While the sound is constantly stretching, accommodating and incorporating new influences, both Seymour and Sanneh believe a star on the horizon will soon define the sound that’ll best demonstrate this era of rhythm & blues.
“I do think we’re waiting for that one big talent to unify it all and bring us into a new era, and that always happens,” says Seymour. “That happened with Aretha Franklin, it happened again with Mary J. Blige.”
“Like much of popular music, the history of R&B does tend to be cyclical and things that seem sort of uncool now tend to morph into something cool and vice versa,” Sanneh adds. “I wouldn’t be too surprised now if there is some R&B singer who maybe people aren’t [currently] taking all that seriously, who turns out to have a big effect and we’ll look back at 2022 saying ‘she or he was right under your noses and you didn’t even realize that this thing was about to explode and change the way we think about this genre.’”
Over the past decade, a new crop of crooners have begun to reach back into their childhoods (or before they were even born) and paint their own pictures with their findings.
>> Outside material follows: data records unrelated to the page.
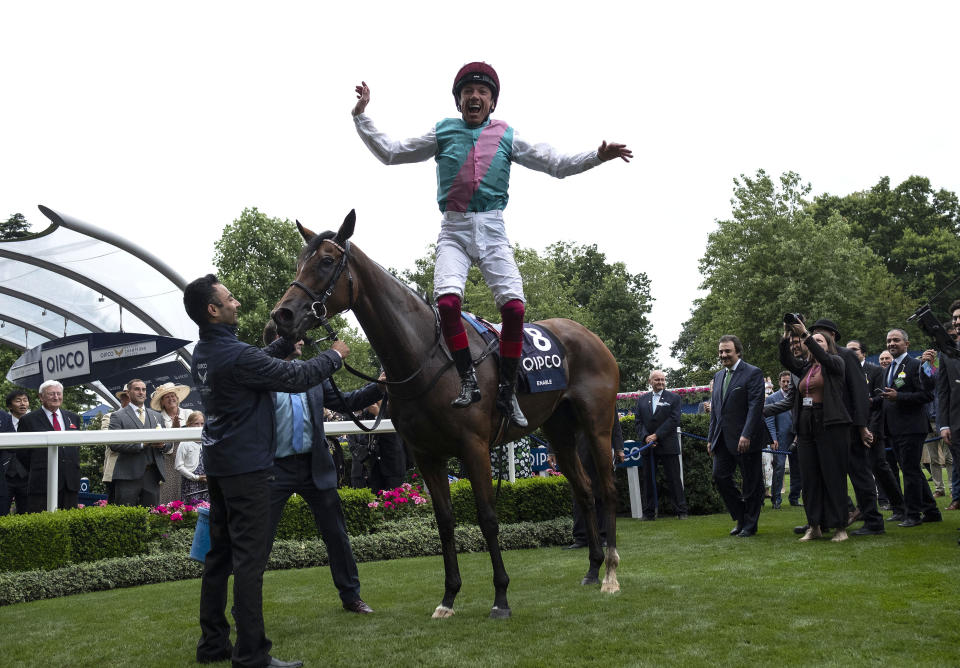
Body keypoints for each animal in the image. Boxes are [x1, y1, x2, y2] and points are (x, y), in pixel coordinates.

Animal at [272, 211, 624, 620]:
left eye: (326, 261)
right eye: (300, 261)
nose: (282, 314)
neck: (425, 356)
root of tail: (588, 335)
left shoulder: (473, 447)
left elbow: (487, 517)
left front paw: (500, 597)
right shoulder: (426, 455)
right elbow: (444, 521)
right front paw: (449, 597)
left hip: (597, 425)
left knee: (606, 489)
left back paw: (610, 573)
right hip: (559, 430)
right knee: (583, 490)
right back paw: (592, 569)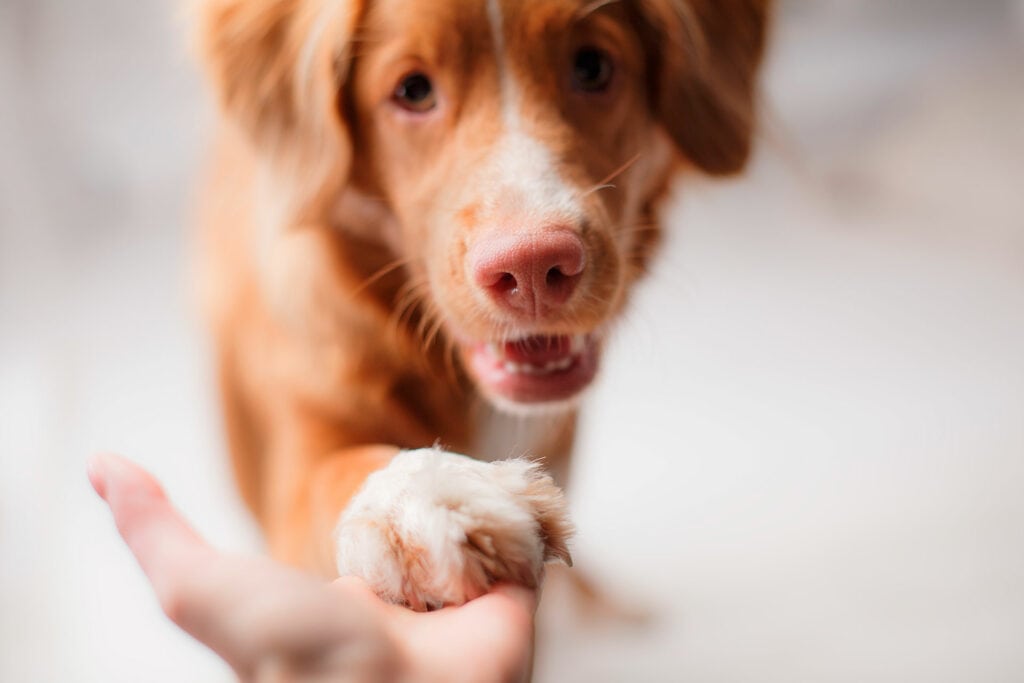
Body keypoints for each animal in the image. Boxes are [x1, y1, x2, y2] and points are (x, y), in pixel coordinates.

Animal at [193, 0, 770, 610]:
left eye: (592, 66)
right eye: (414, 90)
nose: (533, 266)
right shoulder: (299, 453)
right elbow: (334, 472)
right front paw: (428, 495)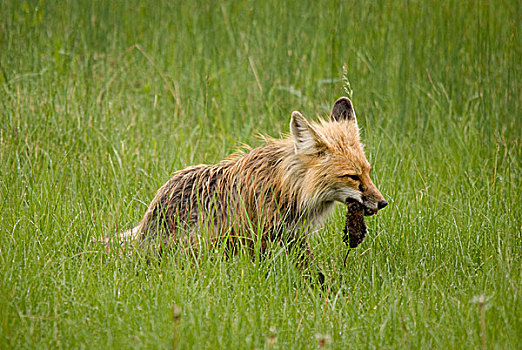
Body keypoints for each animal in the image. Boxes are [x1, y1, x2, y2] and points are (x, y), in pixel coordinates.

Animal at [120, 97, 384, 280]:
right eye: (352, 177)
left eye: (368, 172)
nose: (383, 203)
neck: (285, 187)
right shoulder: (259, 239)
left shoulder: (294, 236)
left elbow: (315, 275)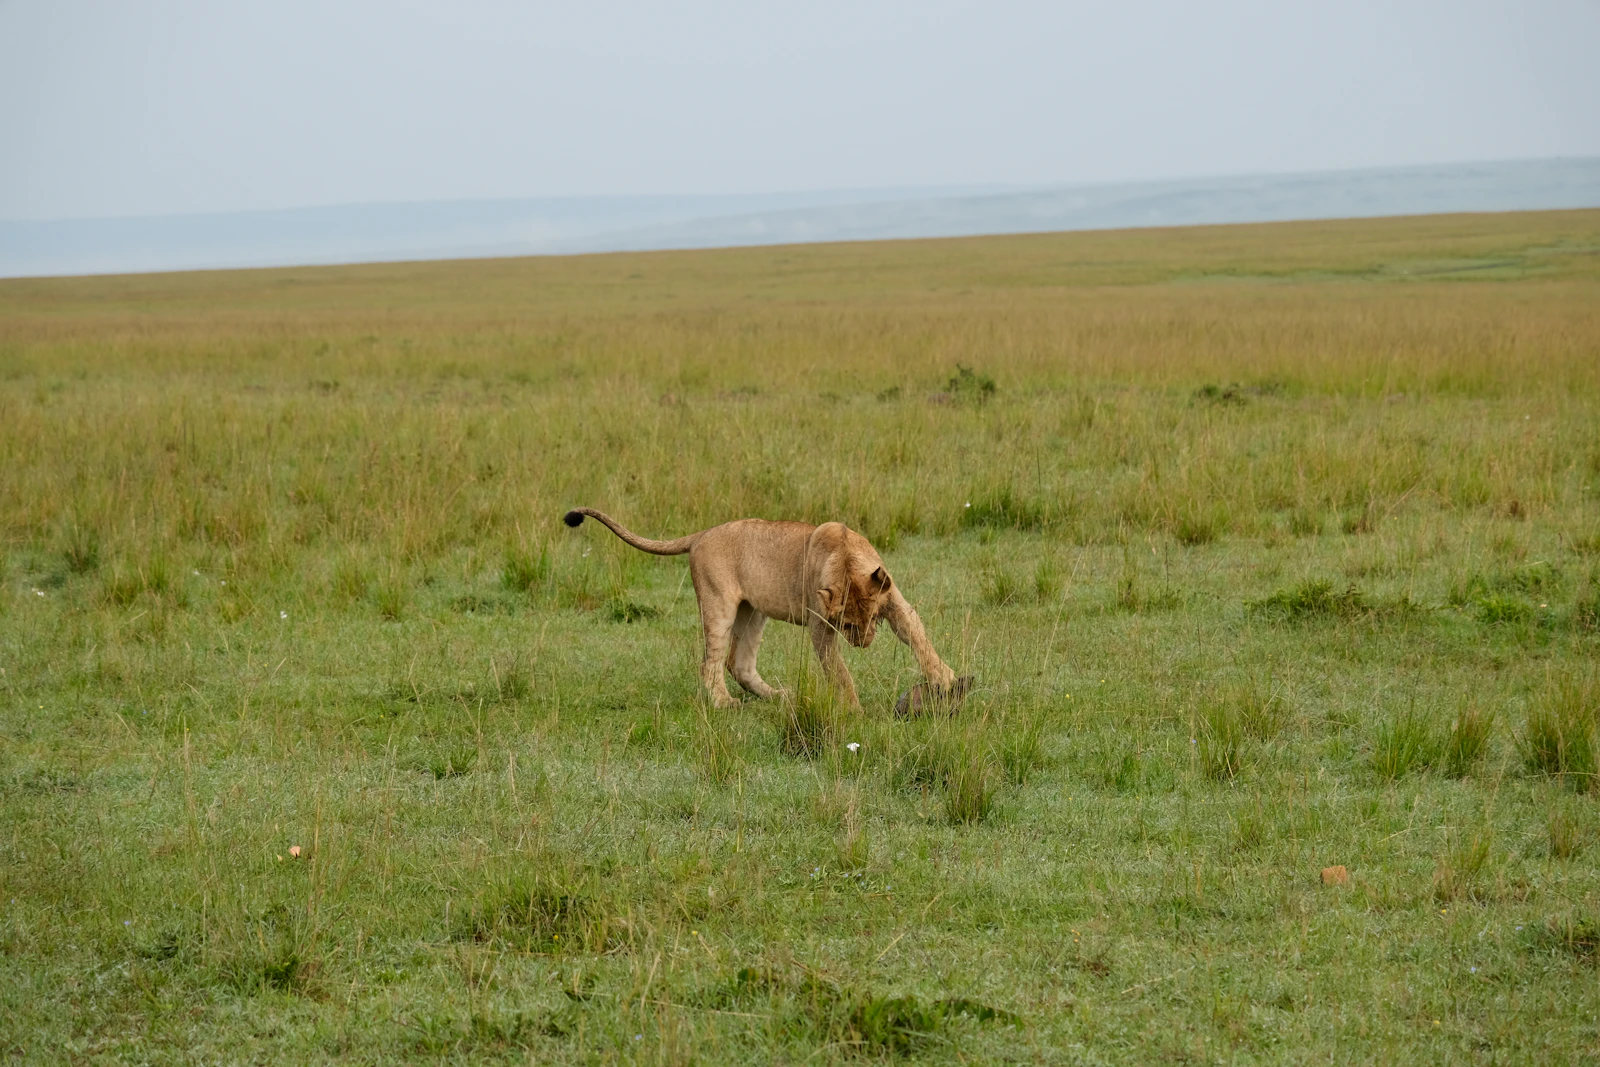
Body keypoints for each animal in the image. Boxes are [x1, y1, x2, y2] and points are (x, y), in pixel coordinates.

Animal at [562, 507, 964, 711]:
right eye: (847, 625)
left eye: (870, 620)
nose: (863, 644)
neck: (846, 558)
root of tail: (702, 534)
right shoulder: (820, 626)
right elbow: (839, 671)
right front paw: (853, 709)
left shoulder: (896, 604)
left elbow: (920, 641)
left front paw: (946, 679)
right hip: (719, 605)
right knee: (710, 662)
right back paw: (724, 703)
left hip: (753, 612)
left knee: (738, 664)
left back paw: (778, 696)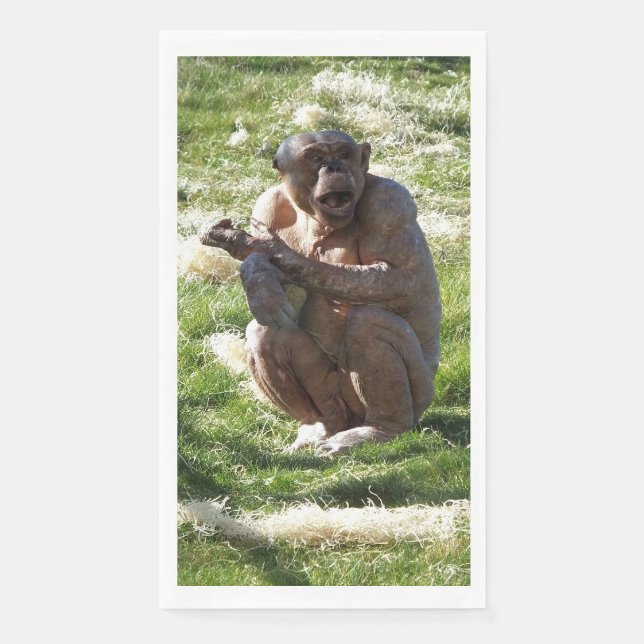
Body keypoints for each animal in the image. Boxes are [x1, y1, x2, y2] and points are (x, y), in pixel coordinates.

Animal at [201, 130, 441, 455]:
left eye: (343, 154)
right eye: (316, 158)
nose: (334, 167)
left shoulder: (391, 203)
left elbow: (399, 279)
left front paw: (269, 250)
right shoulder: (267, 204)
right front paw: (258, 272)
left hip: (420, 395)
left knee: (370, 323)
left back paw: (380, 430)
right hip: (337, 404)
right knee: (267, 332)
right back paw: (318, 427)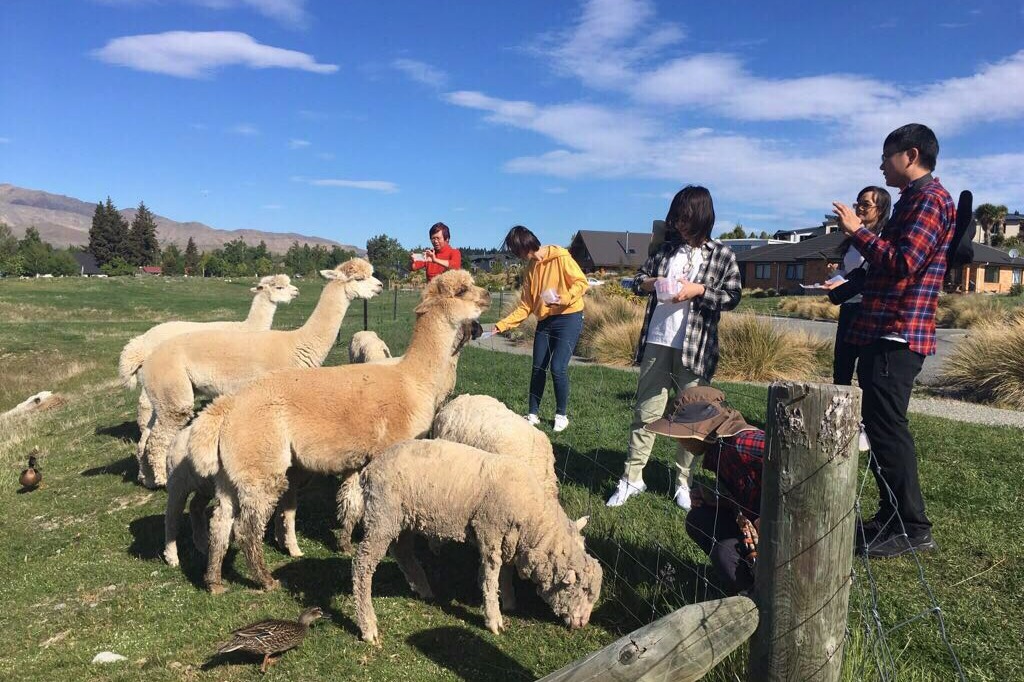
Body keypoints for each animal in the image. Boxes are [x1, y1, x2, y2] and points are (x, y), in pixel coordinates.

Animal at [138, 258, 382, 485]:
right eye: (359, 278)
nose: (380, 286)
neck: (297, 343)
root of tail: (147, 359)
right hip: (174, 393)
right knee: (158, 438)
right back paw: (161, 480)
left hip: (162, 396)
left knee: (146, 435)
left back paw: (146, 478)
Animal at [190, 268, 493, 593]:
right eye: (462, 290)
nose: (488, 295)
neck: (414, 380)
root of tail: (228, 406)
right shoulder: (391, 456)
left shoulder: (362, 459)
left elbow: (351, 503)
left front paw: (345, 543)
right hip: (260, 463)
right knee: (246, 527)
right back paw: (265, 579)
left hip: (232, 471)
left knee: (220, 521)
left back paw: (214, 582)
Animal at [356, 438, 602, 638]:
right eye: (583, 589)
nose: (582, 623)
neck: (532, 517)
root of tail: (369, 469)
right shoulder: (489, 532)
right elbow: (490, 577)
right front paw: (494, 619)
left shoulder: (508, 540)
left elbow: (504, 573)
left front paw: (509, 601)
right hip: (382, 516)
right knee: (362, 565)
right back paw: (368, 626)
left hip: (402, 518)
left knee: (402, 552)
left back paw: (423, 589)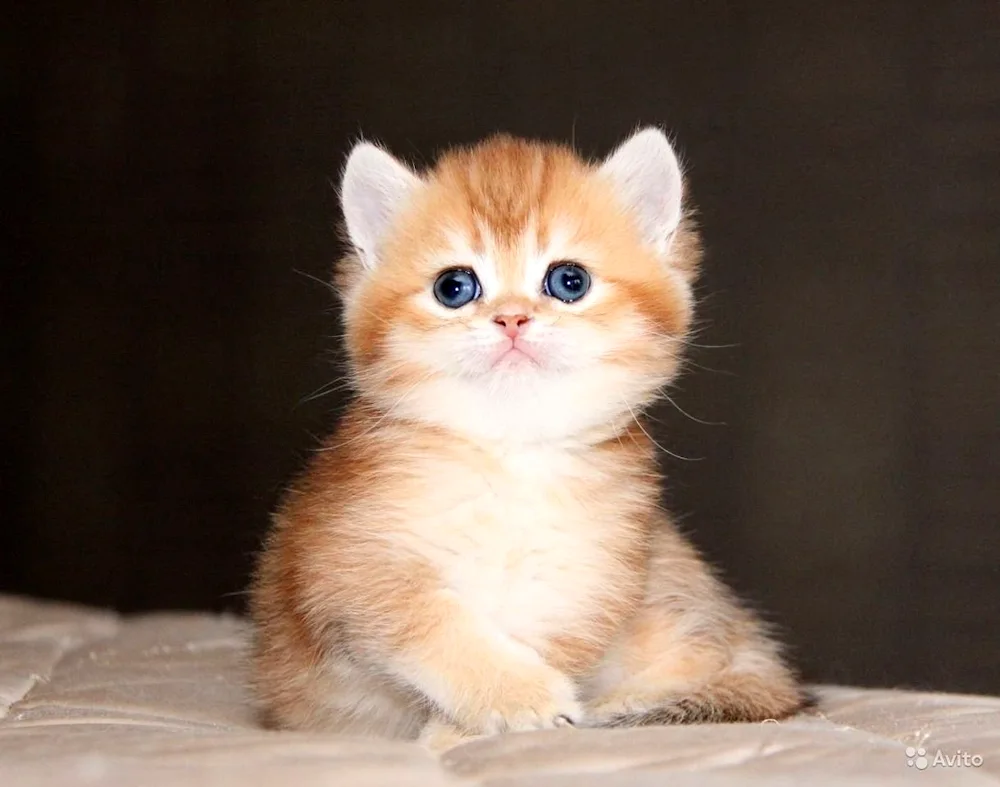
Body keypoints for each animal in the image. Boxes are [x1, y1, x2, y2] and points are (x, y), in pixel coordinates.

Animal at [250, 126, 804, 748]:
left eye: (569, 281)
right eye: (454, 287)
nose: (512, 318)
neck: (510, 456)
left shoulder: (589, 582)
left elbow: (546, 642)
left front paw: (464, 732)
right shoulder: (338, 561)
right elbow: (427, 621)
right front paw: (516, 697)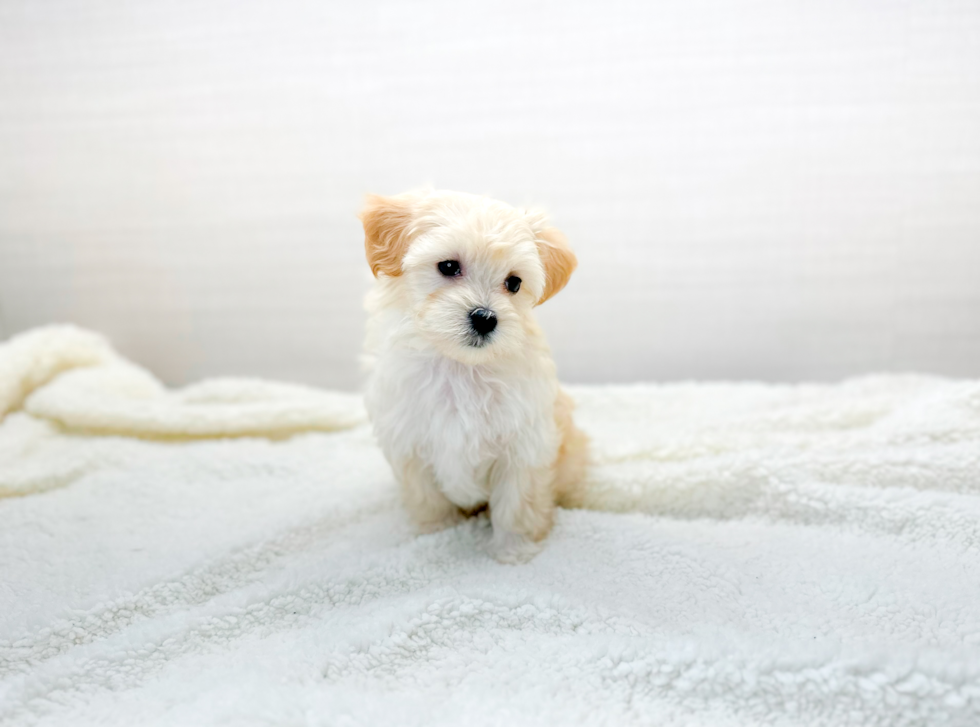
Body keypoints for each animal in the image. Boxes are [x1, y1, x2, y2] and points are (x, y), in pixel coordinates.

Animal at [360, 188, 588, 564]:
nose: (485, 317)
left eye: (514, 282)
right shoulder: (408, 442)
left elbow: (517, 504)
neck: (460, 367)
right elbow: (427, 498)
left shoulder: (524, 446)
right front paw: (435, 533)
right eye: (449, 266)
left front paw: (514, 551)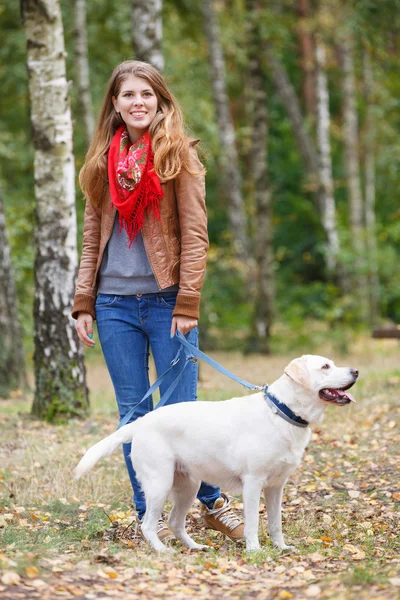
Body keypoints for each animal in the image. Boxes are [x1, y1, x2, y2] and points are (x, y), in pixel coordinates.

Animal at [73, 356, 358, 552]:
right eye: (325, 367)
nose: (356, 371)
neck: (282, 411)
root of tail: (140, 422)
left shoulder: (276, 487)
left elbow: (275, 523)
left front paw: (281, 548)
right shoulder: (253, 483)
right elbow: (254, 523)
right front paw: (255, 550)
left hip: (188, 486)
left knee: (176, 522)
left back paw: (195, 547)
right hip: (159, 484)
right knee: (148, 525)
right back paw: (162, 550)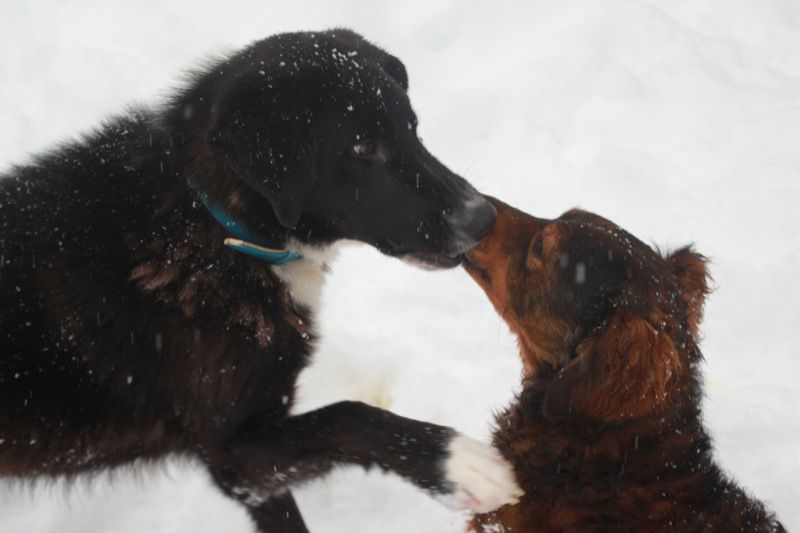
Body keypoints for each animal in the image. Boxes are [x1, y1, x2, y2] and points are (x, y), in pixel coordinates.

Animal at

Bryson Tiller, the originator of “Trap Soul,” cut his teeth on a sample of KP & Envyi’s 1998 regional hit “Shawty Swing My Way” for his breakout single “Exchange.” 27-year-old Tink’s latest album, Pillow Talk, finds her sampling 702’s 1996 song “Get It Together” for “Goofy.” Beyoncé protégé Chlöe is taking it back to R&B’s raunchier roots, covering Adina Howard’s 1995 smash “Freak Like Me” on a rework of her song “Surprise.”
“I feel the genre has actually gone back to ‘90s type of R&B with various subgenres. Some artists tap into the use of samples and remakes,” Selolwane says. “Other artists are tapping into the ‘new-soul’ era and others are experimenting with alternative sounds to R&B so I feel the music is more ‘90s now than it was before.”
So, R&B certainly isn’t dead. But it is hard to recognize from time to time for those who were born by Luther Vandross, bred by Sade and Phyllis Hyman, reared by SWV and Mary J. Blige, and schooled by Dru Hill and 112. But for the generation that came behind them, whose roots stretch only as far back as Aaliyah and whose branches stretch to an eclectic sound we likely haven’t even conceived yet, this iteration of R&B is what resonates most.
Maybe one of the originators of the partnership between hip-hop and R&B, Mary J. Blige, said it best when debating Combs over his “R&B is dead” commentary.
“You can’t kill something that’s in our DNA,” she said. “It’s gonna keep transitioning from generation to generation to generation to generation.” And ya don’t stop.